Hemolytic-uremic syndrome is an ailment that affects the blood and the blood vessels in the body. It destroys the platelets in the blood (which is what allows the blood to clot), it reduces the red blood cell count (this is also known as anemia and these are the cells that carry oxygen throughout the body) and damages the blood vessels of the body. This is a syndrome that can be life-threatening to a person.
It is a non-contagious condition and it is normally caused due to the effects of something else in the form of a complication. Hemolytic-uremic syndrome can be caused by:
- In children, it can be caused by long bouts of diarrhea that last 5 to 10 days.
- In a majority of cases, it is a complication that arises due to an E. coli infection. This happens when the E. coli infection spreads into the bloodstream.
- It can be caused by certain medications as well. Some chemotherapy, immunosuppressant, and antiplatelet medications can be the cause of HUS in rare cases.
- In other rare cases, some infections can cause it as well. Conditions like HIV/AIDS or infections that stem from pneumococcal bacteria can be the source of HUS as well.
What are the symptoms and who has a higher risk of contracting HUS?
In most cases of hemolytic-uremic syndrome, the cause is E. coli. There are certain people who are at higher risk, even though anyone is capable of getting it, like the young, old, those with a genetic susceptibility, and those with a weaker immune system. Before the HUS symptoms come about, the E.coli symptoms will have been plaguing the person for about a week. These symptoms include vomiting, nausea, diarrhea (it has a tendency of being bloody), and stomach pain or cramps. HUS will then surface and have a whole host of symptoms of its’ own, including:
- Bloody diarrhea
- The decrease in the frequency of urination
- Pallor- which is paleness or loss of color in the skin
- Small bruises without a known cause
- Bleeding from the nose or the mouth
- Fatigue and irritability
- Swelling in various parts of the body like the face and the extremities
- Increased blood pressure
What types of complications are associated with hemolytic-uremic syndrome?
HUS is a serious complication that is commonly caused by E. coli, but there are some serious complications that can stem from the hemolytic-uremic syndrome.

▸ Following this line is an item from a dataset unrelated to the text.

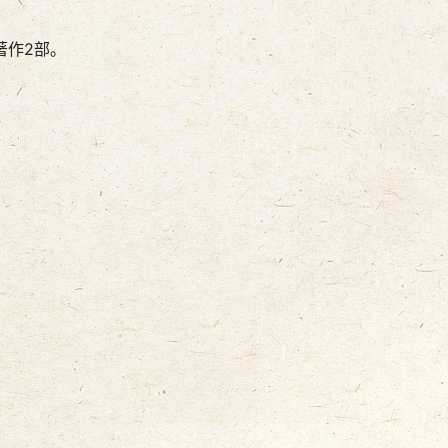
著作2部。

These complications are serious and could, ultimately, be life-altering and life-threatening.
- Dehydration is a serious side effect of HUS because of the difficulty to keep down food and liquids.

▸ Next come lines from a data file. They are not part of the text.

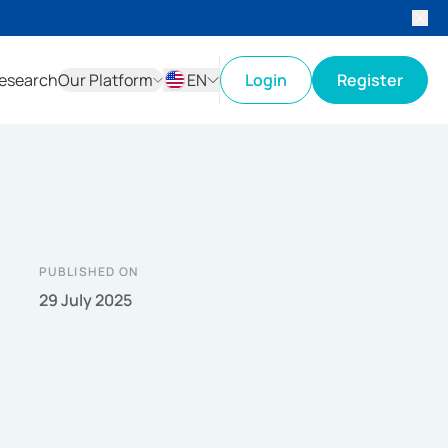
esearch
Our Platform
EN
Login
Register
ID
EN
PUBLISHED ON
29 July 2025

- Kidney failure is a possible complication. Kidney failure is the inability of the kidneys to filter blood as they are supposed to. When kidneys lose 10% of their function it is considered kidney failure.
- High blood pressure
- Stroke is another possible complication. A stroke is when a part of the brain is deprived of oxygen because the blood flow has been cut off. This can cause serious damage to brain cells and it can cause them to begin to die.
- Coma is an unconscious state that lasts for an unknown period of time. This usually happens when a person experiences traumatic injuries or illness.
- Intestinal issues can arise, such as inflammatory colitis, due to the destruction and damage of blood vessels throughout the body.
- Heart problems can also arise due to the damage of blood vessels.
How do you treat hemolytic-uremic syndrome and how can a person prevent it from happening?
This serious condition has a serious treatment regimen that is going to require an extended hospital stay. It will require different treatments in order to treat the different symptoms that are brought about by this syndrome. It all depends on what symptoms the person is dealing with.
- One of the things that will need to be treated is the lack of food and nutrients through IV fluids and tube feeding.
- Blood transfusions
There is a chance that a person may have lasting kidney issues and high blood pressure. Most people are likely to have a full recovery even if they required dialysis. Ultimately, people need to take the right steps to prevent this serious condition from happening. The best way to prevent HUS is to prevent E. coli. Cleanliness and proper procedures with food storage, cleaning, and preparations are necessary for preventing E. coli.